September 24, 2009 00:00:00


Dominic Hughes watched as police scuffled with protesters.
French police have moved in to dismantle a makeshift camp set up by migrants near the port of Calais, reports BBC.
French officials said 278 migrants had been held in the operation at the camp known as "the jungle". More than 1,000 were thought to have already left.
Rights protesters scuffled with police and some arrests were reported.
UK Home Secretary Alan Johnson said reports Britain would be forced to take some of the migrants were wrong but that it would help "genuine refugees".
Rights activists initially formed a human chain as the operation began early on Tuesday.
Aerial television pictures showed officers moving unhindered throughout the camp and calmly leading out a line of migrants.
But other shots showed some jostling and scuffling between police and protesters, some of whom were reportedly arrested.
After the camp was cleared, bulldozers were brought in to raze the makeshift shelters.
The chief of Calais police, Pierre de Bousquet de Florian, told reporters the operation had been a success.
He said 146 adults and 132 self-declared minors had been detained. None of those held were female, he said.
The adults were taken into police custody and the minors taken to special centres.
France says all will be offered the chance to apply for asylum or voluntary assisted repatriation.
However, many of the camp's inhabitants left before the operation and correspondents say it is feared they will simply set up camp somewhere else.

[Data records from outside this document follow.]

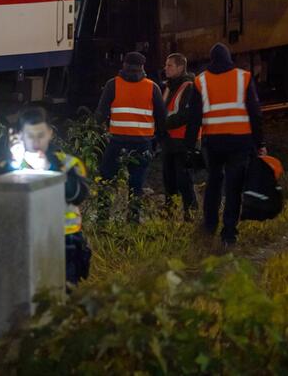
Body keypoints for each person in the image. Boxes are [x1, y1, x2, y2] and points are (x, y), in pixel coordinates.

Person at [185, 43, 265, 247]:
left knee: (214, 180)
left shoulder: (201, 80)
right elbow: (255, 113)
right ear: (229, 58)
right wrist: (260, 142)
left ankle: (209, 224)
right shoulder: (243, 77)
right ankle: (229, 232)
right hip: (240, 140)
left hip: (214, 141)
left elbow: (194, 117)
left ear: (211, 59)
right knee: (234, 185)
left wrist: (190, 145)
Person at [10, 107, 92, 285]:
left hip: (65, 241)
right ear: (19, 136)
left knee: (64, 296)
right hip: (29, 240)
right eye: (30, 136)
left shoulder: (68, 163)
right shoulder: (12, 167)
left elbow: (77, 195)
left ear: (50, 133)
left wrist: (49, 168)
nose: (36, 142)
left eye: (40, 135)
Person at [96, 51, 167, 223]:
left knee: (106, 179)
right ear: (142, 67)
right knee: (136, 182)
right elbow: (162, 118)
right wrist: (158, 142)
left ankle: (103, 217)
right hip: (142, 143)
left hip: (117, 142)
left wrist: (100, 133)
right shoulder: (152, 87)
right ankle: (134, 219)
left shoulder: (113, 85)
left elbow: (100, 115)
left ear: (124, 66)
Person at [161, 53, 198, 220]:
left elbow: (185, 115)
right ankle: (170, 211)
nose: (166, 68)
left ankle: (190, 212)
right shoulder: (169, 86)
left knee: (183, 178)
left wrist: (162, 124)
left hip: (182, 140)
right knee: (169, 179)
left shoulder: (188, 87)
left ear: (181, 67)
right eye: (166, 65)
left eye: (170, 66)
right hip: (169, 140)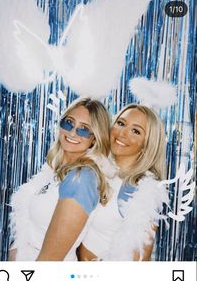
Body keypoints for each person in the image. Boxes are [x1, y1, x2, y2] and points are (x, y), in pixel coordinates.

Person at [9, 97, 112, 261]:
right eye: (69, 123)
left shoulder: (81, 178)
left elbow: (50, 259)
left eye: (84, 130)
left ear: (95, 139)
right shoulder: (57, 172)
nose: (72, 132)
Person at [78, 104, 169, 261]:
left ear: (147, 144)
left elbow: (138, 259)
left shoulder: (144, 189)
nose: (122, 133)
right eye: (121, 123)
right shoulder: (96, 168)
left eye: (136, 131)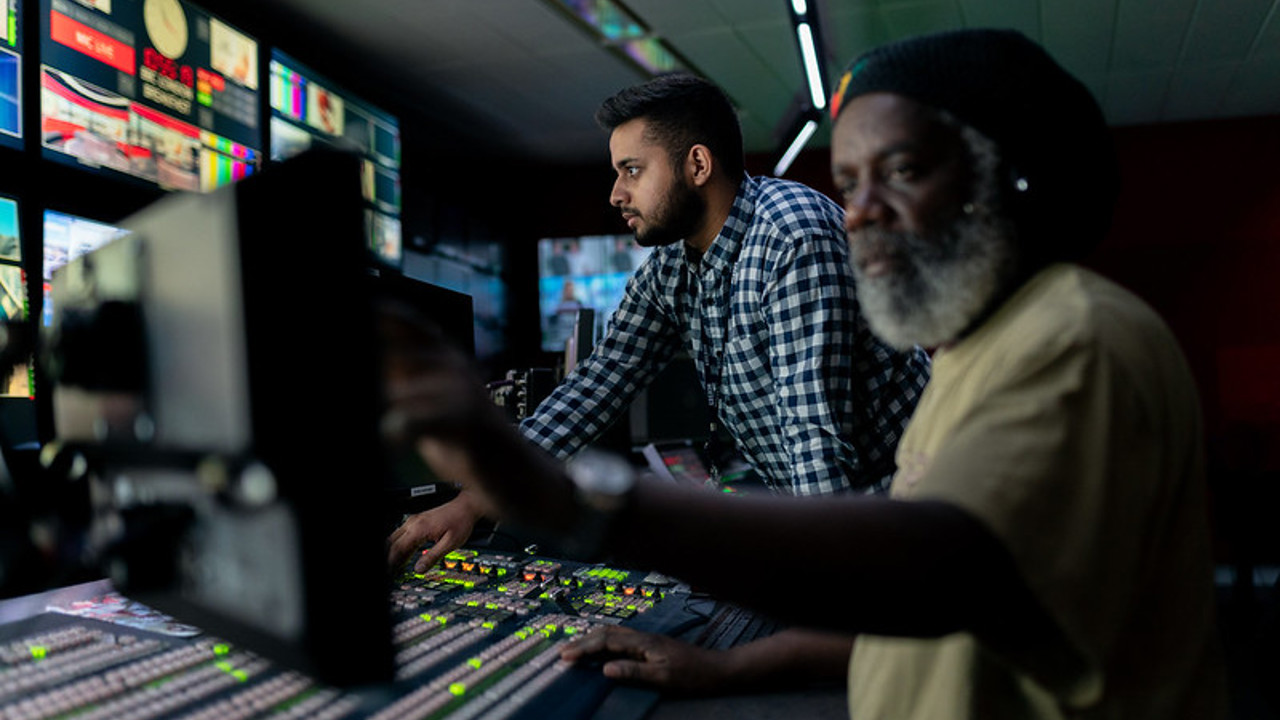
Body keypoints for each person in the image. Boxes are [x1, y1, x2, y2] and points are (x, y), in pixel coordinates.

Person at [382, 28, 1227, 718]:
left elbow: (916, 548)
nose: (855, 213)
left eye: (897, 173)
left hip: (850, 550)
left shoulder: (1071, 336)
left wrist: (578, 501)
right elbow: (602, 380)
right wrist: (479, 494)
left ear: (1012, 175)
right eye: (849, 180)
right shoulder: (978, 351)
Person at [388, 72, 929, 573]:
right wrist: (472, 502)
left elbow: (817, 443)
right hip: (836, 522)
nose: (615, 194)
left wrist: (824, 602)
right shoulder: (674, 266)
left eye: (632, 170)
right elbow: (597, 384)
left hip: (903, 516)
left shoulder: (791, 238)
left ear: (697, 165)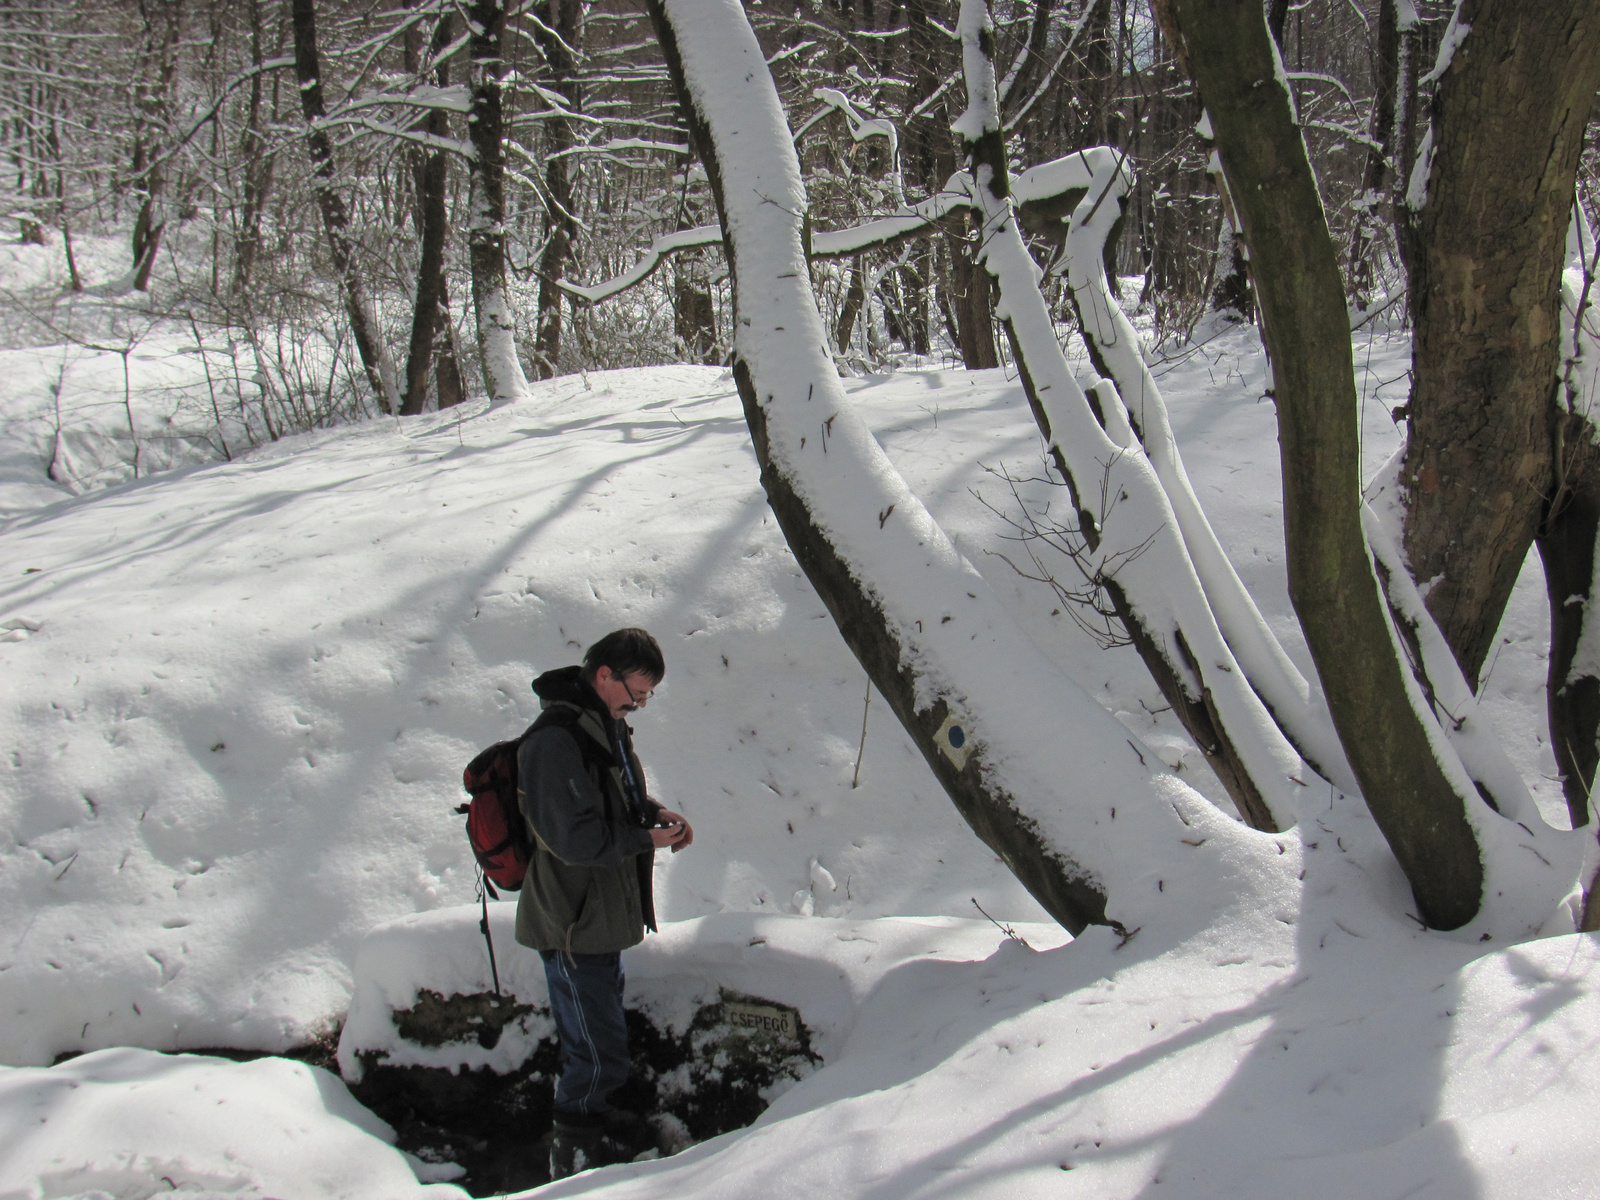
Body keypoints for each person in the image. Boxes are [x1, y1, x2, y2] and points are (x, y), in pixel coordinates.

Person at [515, 628, 693, 1180]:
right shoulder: (554, 741)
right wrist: (645, 840)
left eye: (646, 698)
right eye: (634, 693)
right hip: (571, 921)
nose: (637, 706)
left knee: (599, 1039)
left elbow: (617, 801)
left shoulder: (604, 726)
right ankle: (574, 1164)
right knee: (595, 1050)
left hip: (598, 917)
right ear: (603, 675)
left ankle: (592, 1135)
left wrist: (653, 814)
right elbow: (572, 839)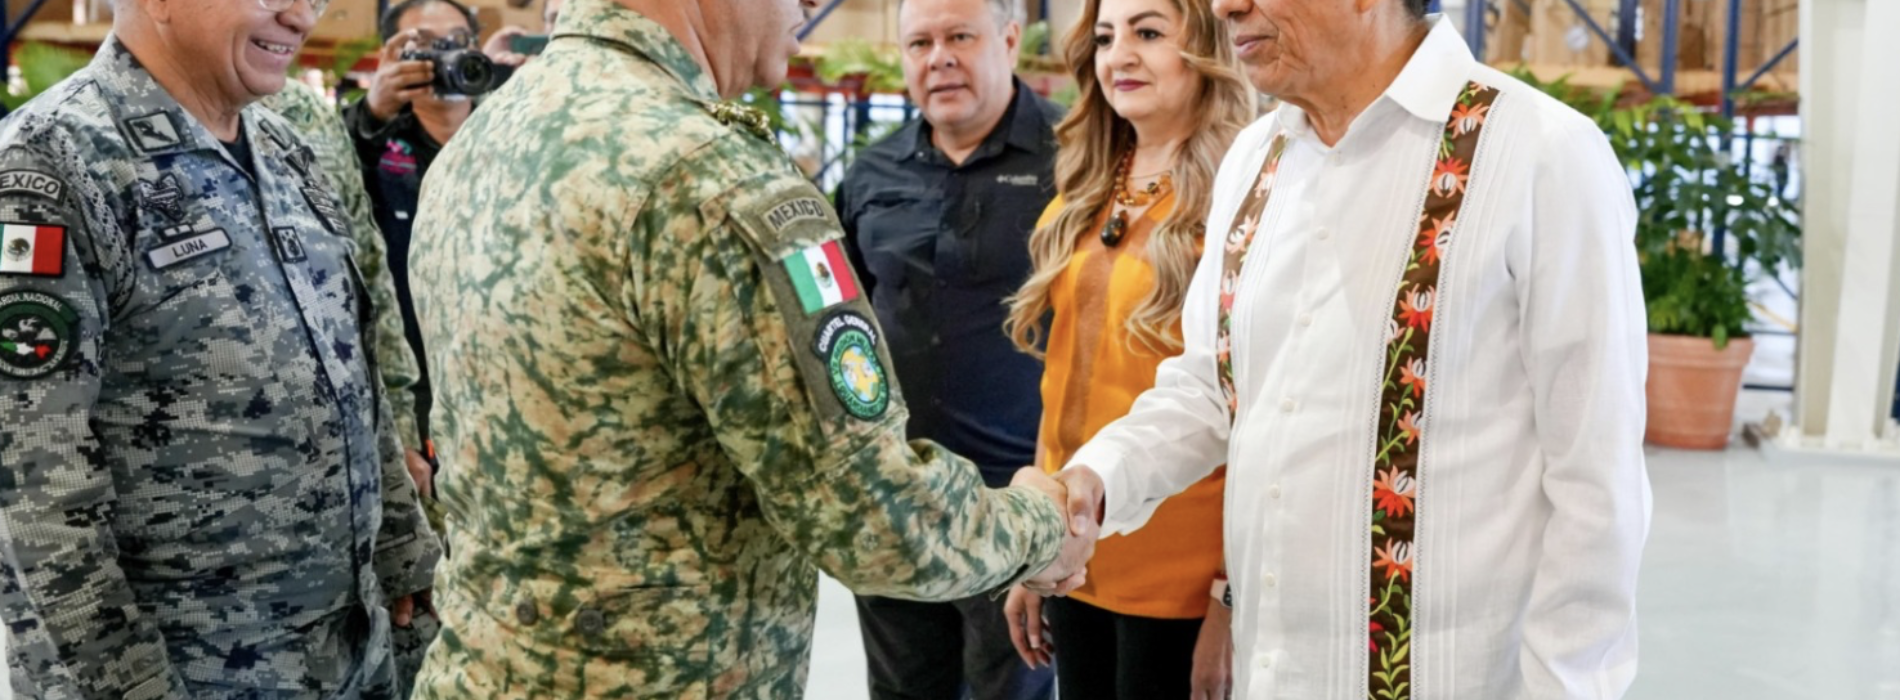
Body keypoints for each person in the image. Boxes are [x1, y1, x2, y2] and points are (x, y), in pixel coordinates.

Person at [404, 0, 1096, 697]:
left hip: (483, 666)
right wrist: (1040, 522)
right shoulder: (714, 179)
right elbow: (875, 520)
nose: (802, 7)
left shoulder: (481, 135)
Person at [1053, 0, 1653, 696]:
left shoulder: (1540, 155)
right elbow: (1210, 390)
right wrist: (1095, 480)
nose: (1225, 6)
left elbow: (1595, 477)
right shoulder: (1256, 160)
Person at [0, 0, 440, 695]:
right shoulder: (49, 165)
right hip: (187, 670)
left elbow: (352, 372)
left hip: (350, 653)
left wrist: (402, 552)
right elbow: (32, 485)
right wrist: (128, 682)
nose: (301, 15)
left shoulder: (287, 149)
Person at [997, 0, 1252, 698]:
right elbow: (1062, 385)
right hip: (1079, 556)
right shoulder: (1087, 187)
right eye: (1106, 37)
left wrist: (1230, 604)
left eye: (1148, 33)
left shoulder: (1243, 201)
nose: (1120, 55)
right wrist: (1035, 540)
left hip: (1183, 581)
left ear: (1206, 48)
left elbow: (1253, 418)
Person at [834, 0, 1061, 695]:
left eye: (960, 37)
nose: (939, 59)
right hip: (899, 498)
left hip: (1016, 503)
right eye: (920, 43)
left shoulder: (1078, 159)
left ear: (1011, 40)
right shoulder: (871, 175)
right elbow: (845, 322)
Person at [263, 79, 443, 699]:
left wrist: (399, 518)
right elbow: (40, 463)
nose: (297, 14)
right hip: (199, 622)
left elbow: (363, 276)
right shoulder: (59, 147)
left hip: (344, 593)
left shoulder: (295, 118)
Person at [344, 0, 523, 463]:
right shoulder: (370, 139)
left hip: (510, 368)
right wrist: (373, 110)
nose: (445, 57)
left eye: (457, 43)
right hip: (413, 372)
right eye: (424, 46)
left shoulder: (512, 126)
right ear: (391, 55)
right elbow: (328, 172)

On their last night in the camp, some of those who remained said they feared for the future.
One resident, Bashir, a 24-year-old English teacher from northern Afghanistan, told the AFP news agency he had paid $15,000 (10,000 euros; £9,000) to travel to Europe through Pakistan and Istanbul.
He said: "We have no idea what the police will do, if they will take us or let us go free.
"But here we already made our place. We have our homes, our showers and our mosque," he added.
Shortly before the operation began, French Immigration Minister Eric Besson said the camp had to be closed as it was "a base for people traffickers".